Some further observations on the models

If you stare at the equation for the inversion of the division model for a while, you will see that 
    rd * k1 * ru2 + rd * k2 * ru4 - ru + rd = 0
neatly reduces to
    rd * k1 * ru2  - ru + rd = 0
if we assume that k2 = 0. This greatly simplifies the root-finding process, since we can use the well-known quadratic formula, or at least, the numerically stable version of it. This is such a tempting simplification of the problem that many authors [1, 2] claim that a division model with only a single k1 parameter is entirely adequate for modeling radial distortion in lenses.
That, however, is demonstrably false in the case of moustache distortion, which requires a local extremum or inflection point in the radial distortion function. For example, the distortion function that produces Figure 4 above looks like this:
Figure 7: The distortion function F() corresponding to Figure 4.
It is clear that the division model with k2 = 0 cannot simultaneously produce the local minimum observed at the left (rd = 0) and the local maximum to the right (rd ~ 0.65).

Similar observations apply to the polynomial model, i.e., we require k2 ≠ 0 to model moustache distortion.

Wrapping up

I think that covers the basics of radial distortion modelling. In a future article I will demonstrate how one would go about determining the parameters k1 and k2 from a sample image.

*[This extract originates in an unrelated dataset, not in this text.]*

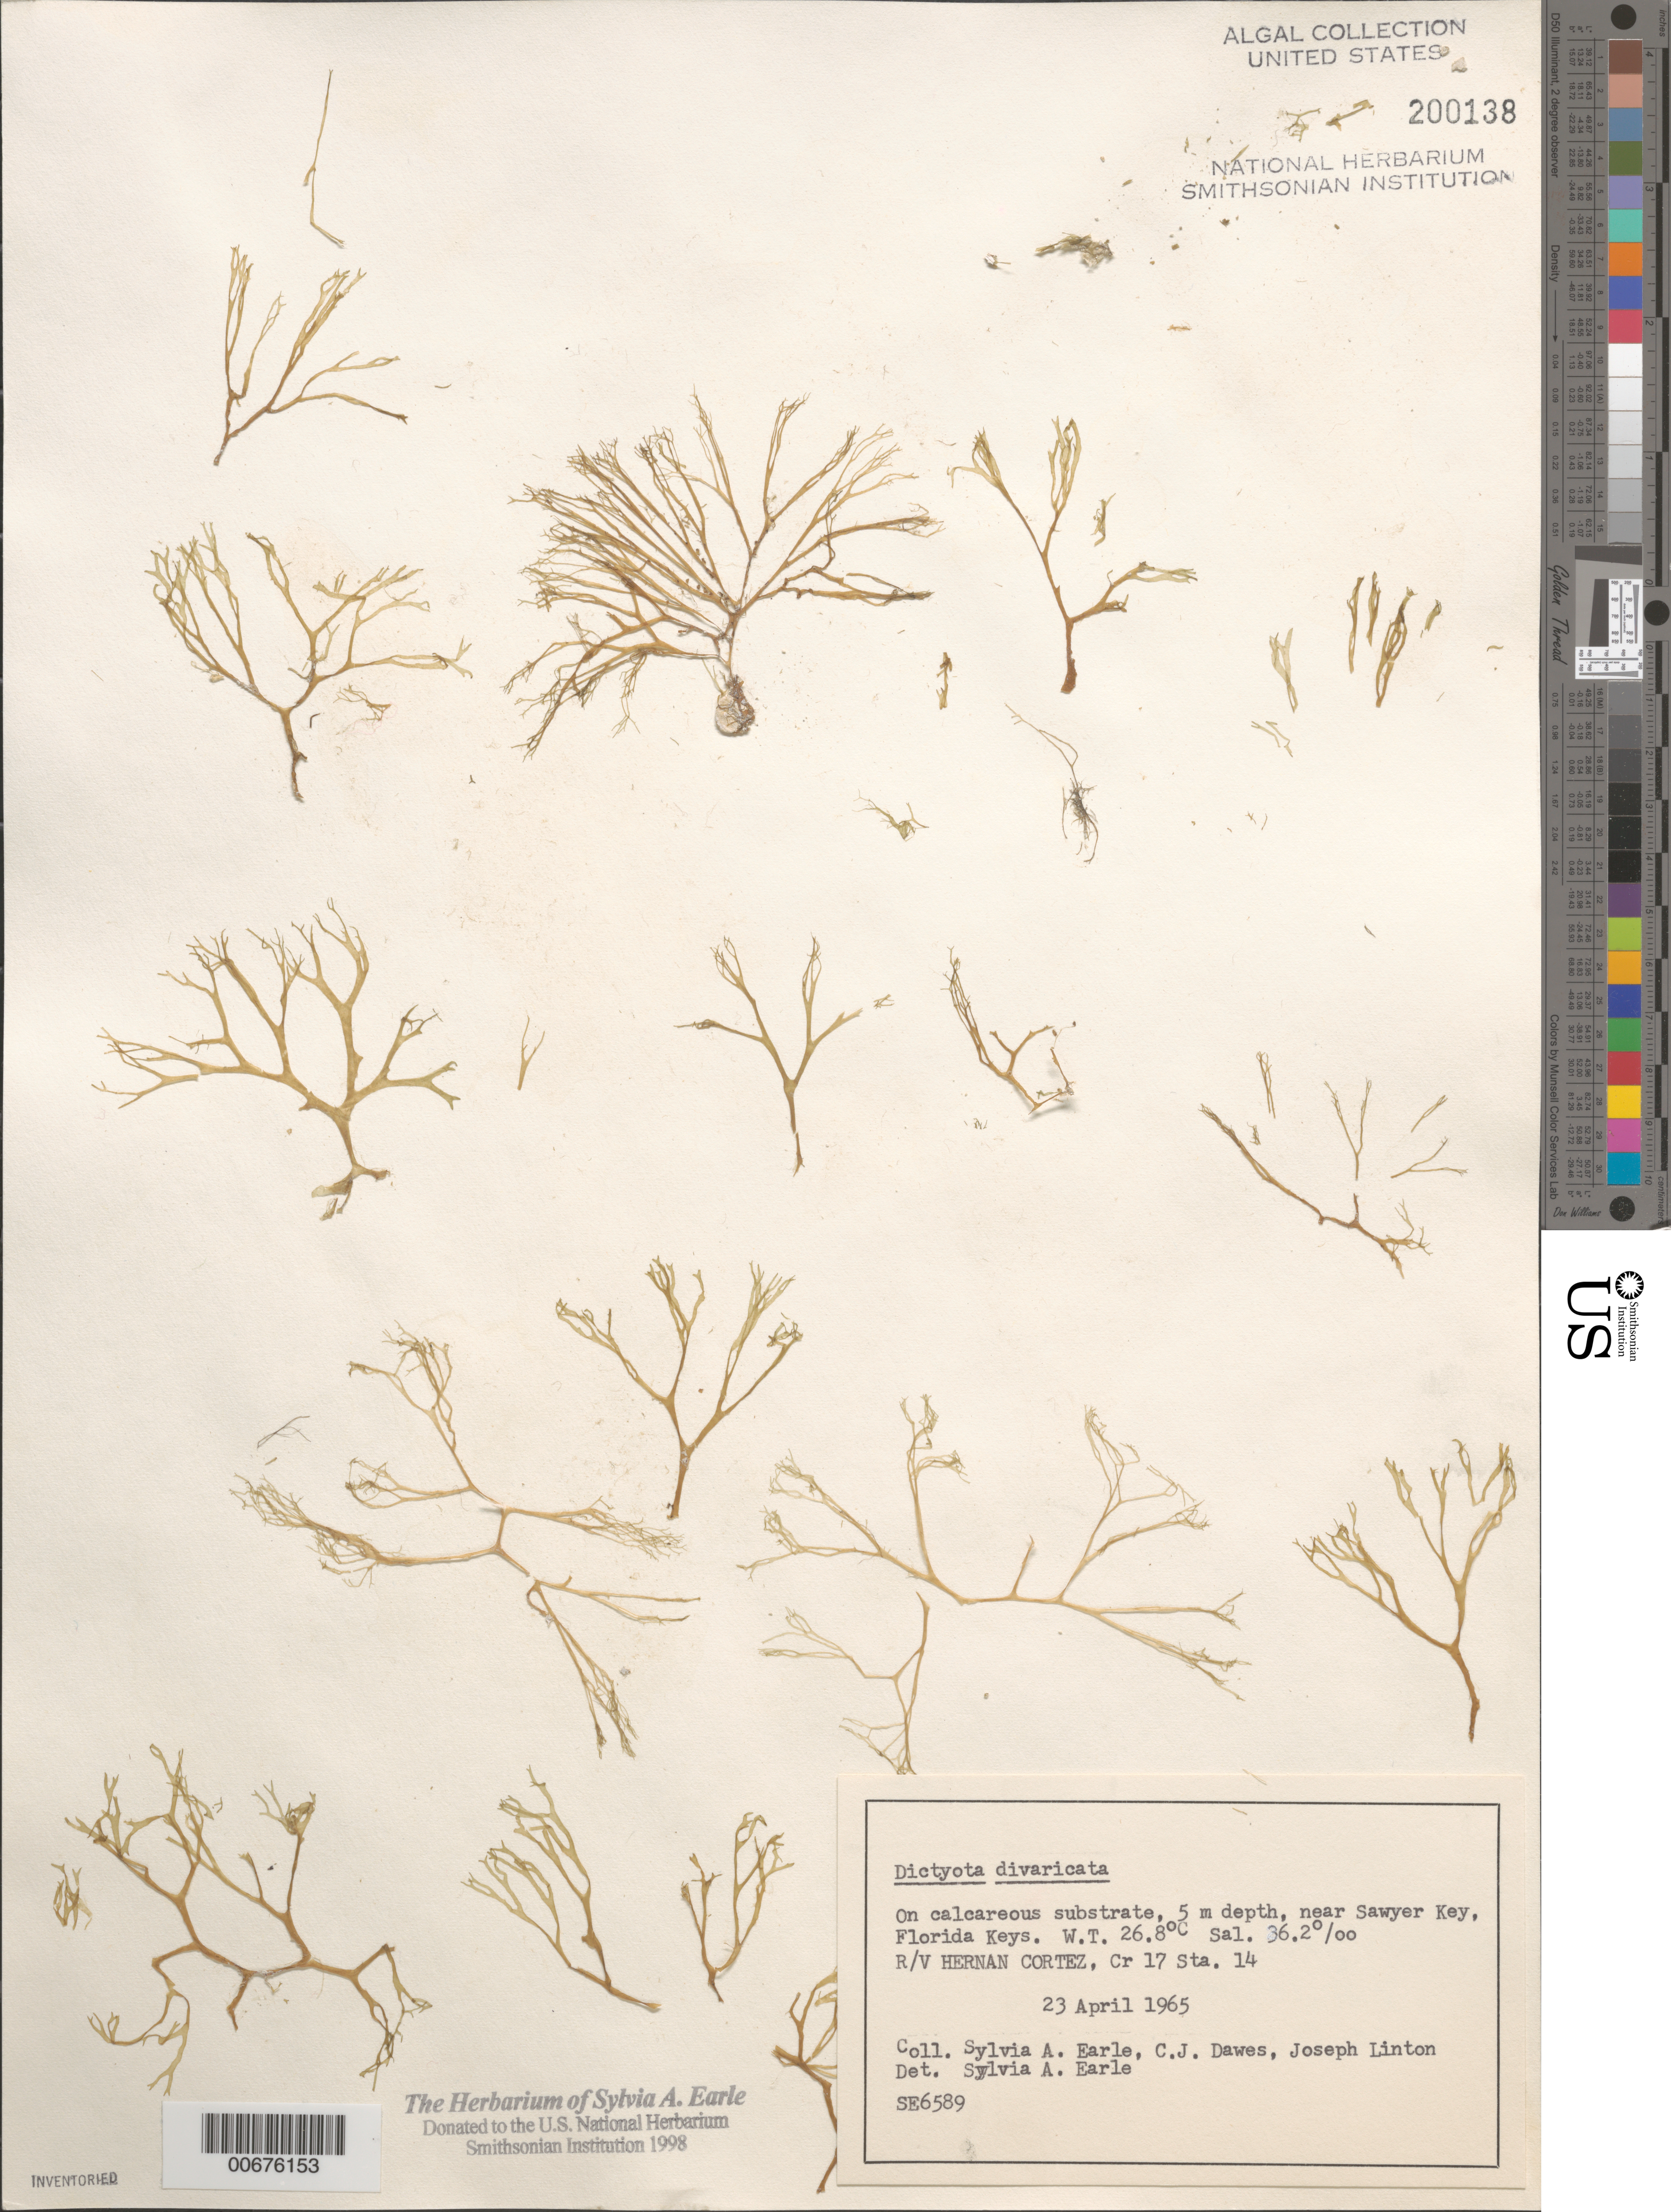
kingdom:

  1. Fitzgibbon, A.W., Simultaneous linear estimation of multiple view geometry and lens distortion, Proceedings of the 2001 IEEE Computer Society Conference on Computer Vision and Pattern Recognition, 2001.
  2. Wu, F, Wei, H, Wang, X, Correction of image radial distortion based on division model, SPIE Optical Engineering, 56(1), 2017.
  3. Santana-Cedres, D, et al., Invertibility and estimation of two-parameter polynomial and division lens distortion models, SIAM Journal on Imaging Sciences, 8(3):1574-1606, 2015.